[Excerpt provided]
'''

Oscillation of a sequence

If (${\displaystyle a_{n}}$) is a sequence of real numbers, then the oscillation of is defined as the difference (possibly ∞) between the limit superior and limit inferior of ${\displaystyle a_{n}}$:

${\displaystyle \omega (a_{n})=\lim \sup a_{n}-\lim \inf a_{n}.}$

It is undefined if both are +∞ or both are −∞, that is, if the sequence tends to +∞ or to −∞. The oscillation is zero if and only if the sequence converges.

Oscillation of a function on an open set

Let ${\displaystyle f}$ be a real-valued function of a real variable. The oscillation of ${\displaystyle f}$ on an interval ${\displaystyle I}$ in its domain is the difference between the supremum and infimum of ${\displaystyle f}$:

${\displaystyle \omega _{f}(I)=\sup _{x\in I}f(x)-\inf _{x\in I}f(x).}$

More generally, if ${\displaystyle f:X\to \mathbb {R} }$ is a function on a topological space ${\displaystyle X}$ (such as a metric space), then the oscillation of ${\displaystyle f}$ on an open set ${\displaystyle U}$ is

${\displaystyle \omega _{f}(U)=\sup _{x\in U}f(x)-\inf _{x\in U}f(x).}$

Oscillation of a function at a point

The oscillation of a function ${\displaystyle f}$ of a real variable at a point ${\displaystyle x_{0}}$ is defined as the limit as ${\displaystyle \epsilon \to 0}$ of the oscillation of ${\displaystyle f}$ on an ${\displaystyle \epsilon }$-neighborhood of ${\displaystyle x_{0}}$:

${\displaystyle \omega _{f}(x_{0})=\lim _{\epsilon \to 0}\omega _{f}(x_{0}-\epsilon ,x_{0}+\epsilon ).}$

This is the same as the difference between the limit superior and limit inferior of the function at ${\displaystyle x_{0}}$, provided the point ${\displaystyle x_{0}}$ is not excluded from the limits.

More generally, if ${\displaystyle f:X\to \mathbb {R} }$ is a real-valued function on a metric space, then the oscillation is

${\displaystyle \omega _{f}(x_{0})=\lim _{\epsilon \to 0}\omega _{f}(B_{\epsilon }(x_{0})).}$

Examples

• 1/x has oscillation ∞ at x = 0, and oscillation 0 at other finite x and at −∞ and +∞.
• sin (1/x) (the topologist's sine curve) has oscillation 2 at x = 0, and 0 elsewhere.
• sin x has oscillation 0 at every finite x, and 2 at −∞ and +∞.
• The sequence 1, −1, 1, −1, 1, −1, ... has oscillation 2.

In the last example the sequence is periodic, and any sequence that is periodic without being constant will have non-zero oscillation. However, non-zero oscillation does not usually indicate periodicity.

'''

[Given data]
'''

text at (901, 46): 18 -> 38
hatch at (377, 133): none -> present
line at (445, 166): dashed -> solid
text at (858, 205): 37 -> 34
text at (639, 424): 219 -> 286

'''

[Given task 1]
Reproduce the part of the oscillation text from "Oscillation of a function at" up to and including "from the limits.".
[Given task 2]
Based on the oscillation text, why does the sequence "1, −1, 1, −1, 1, −1, ..." have non-zero oscillation?

[Final result 1]
Oscillation of a function at a point

The oscillation of a function ${\displaystyle f}$ of a real variable at a point ${\displaystyle x_{0}}$ is defined as the limit as ${\displaystyle \epsilon \to 0}$ of the oscillation of ${\displaystyle f}$ on an ${\displaystyle \epsilon }$-neighborhood of ${\displaystyle x_{0}}$:

${\displaystyle \omega _{f}(x_{0})=\lim _{\epsilon \to 0}\omega _{f}(x_{0}-\epsilon ,x_{0}+\epsilon ).}$

This is the same as the difference between the limit superior and limit inferior of the function at ${\displaystyle x_{0}}$, provided the point ${\displaystyle x_{0}}$ is not excluded from the limits.

[Final result 2]
The sequence is periodic without being constant. The text states that any sequence that is periodic without being constant will have non-zero oscillation.